Rubbish which we hastily throw away on land travels down to the shoreline where each turn of the tide sweeps it out onto the horizon, with sturdy, lightweight and buoyant plastic pieces carried by the strong undertow of currents into these gyres. In the North Pacific, it can take objects 10 years to make a complete lap of the track. While these ocean-going vagrants traverse our seas, sunlight, crashing waves and corrosive salt attack their surface, slowly breaking them down into smaller and smaller pieces which are all the more easy to mistake for natural food sources such as fish eggs and plankton. In what we perceive to be an area full of majestic giants and tropical white sand atolls, plastic outnumbers food by many orders of magnitude while the Laysan albatrosses living on the few paradise-like atolls are inadvertently feeding their young lighters, pen lids and bottle tops. Yet even for the creatures who do avoid starvation, the toxic chemical film smothering 84% of gyre plastic means they carry the burden of our synthetic legacy with them, passing our toxins up through the food chain to great predators such as killer whales and great white sharks.

For Kamilo Beach in Hawaii, its position on the edge of the North Pacific gyre has guided its past and now its future too. In the 1940s, the nearby gyre currents provided the beach with lavish quantities of fish and wood flotsam which was used for canoes and some of the first ever handcrafted surfboards. It was even a place where broken hearted families came in search of their beloved who were lost at sea. Today however, the beach’s bounty is a rather less enchanting story as enormous mounds of plastic pile themselves on the weather-beaten shores. Despite being miles from land, let alone industry, one researcher found over 500 nurdles per square foot of sand, with another 2,000 pieces of various plastic also in the mix.

The North Pacific Gyre is the most talked about ocean landfill due to its sheer size, yet there are seven other marine dumps with another one expected to form soon in the remote Arctic Barents Sea where the ocean current reaches a dead end; a drop off point. So can we have hope? Several years ago, a young Dutch innovator designed a system which aimed to scoop up large amounts of rubbish by making the most of these handily arranged large piles of plastic.
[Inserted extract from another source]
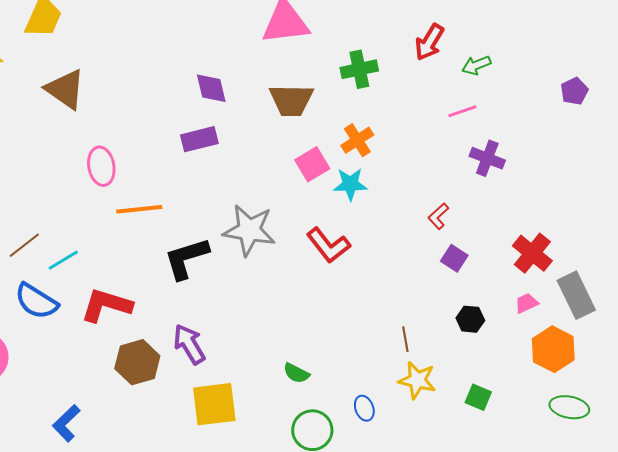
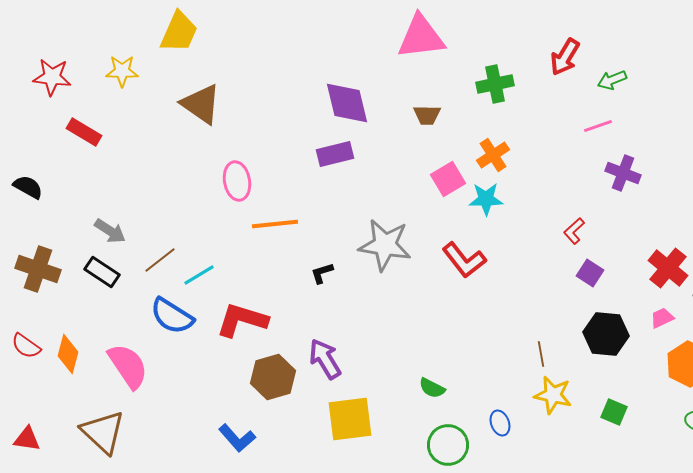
purple diamond: (211, 88) -> (347, 103), size x1.4
brown trapezoid: (291, 100) -> (427, 115), size x0.6
black L-shape: (186, 258) -> (322, 273), size x0.5
black hexagon: (470, 319) -> (606, 334), size x1.6
blue L-shape: (66, 423) -> (237, 438), moved, turned -87

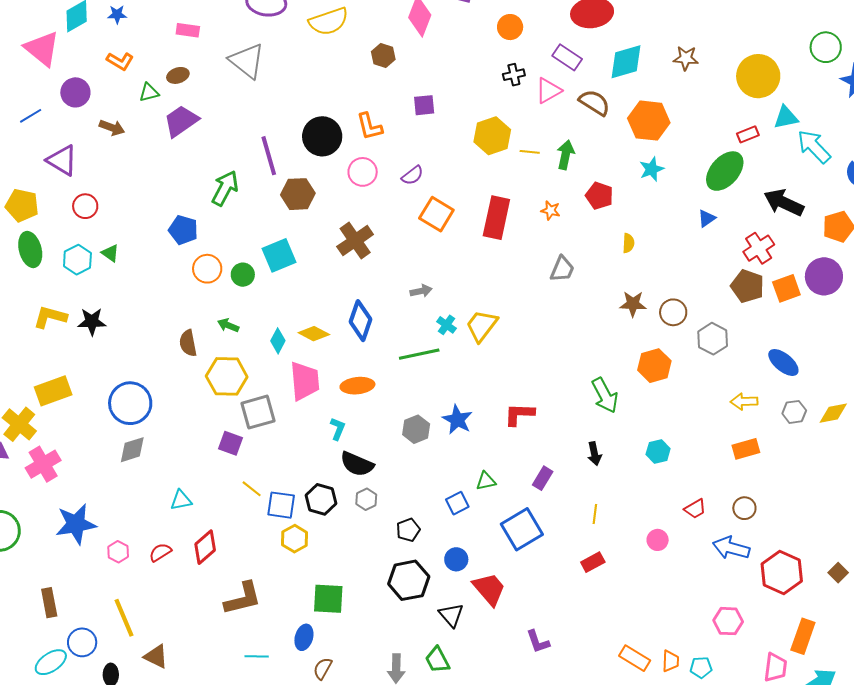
His system, trialled in 2018, uses natural currents to sweep a large U-shaped net through the ocean, acting as a natural coastline by collecting all kinds of flotsam and jetsam. While the trial was not entirely successful as much of the collected plastic was spilt back into the ocean, they still manage to salvage nearly 4,500 pounds of pollutants which will now be recycled back on dry land. While opinions on this technology remain divided, it wouldn’t be the first time that innovation and technology has pleasantly surprised us. In the meantime, drones are increasingly used to identify areas of high density waste which allows us to target ocean clean ups.

However, 40% of the world’s oceans lie within these trash-collecting gyres, an area almost all the same size as all the land mass on earth; can we really create a solution for a problem this big? For us mere individuals, the same plastic eradicating actions can still make a large difference if we all join together. Some of the items found in gyres were manufactured in the 1970s and so unless we quickly curb our use of this pollutant, the size of gyres will only continue to grow. In fact, 80% of the waste in our oceans comes from land so by reducing the packaging you buy and supporting plastic bans, we can stop this problem from the source, stemming the flow of plastic and maybe even find a cure for this pervasive disease which is taking over our oceans.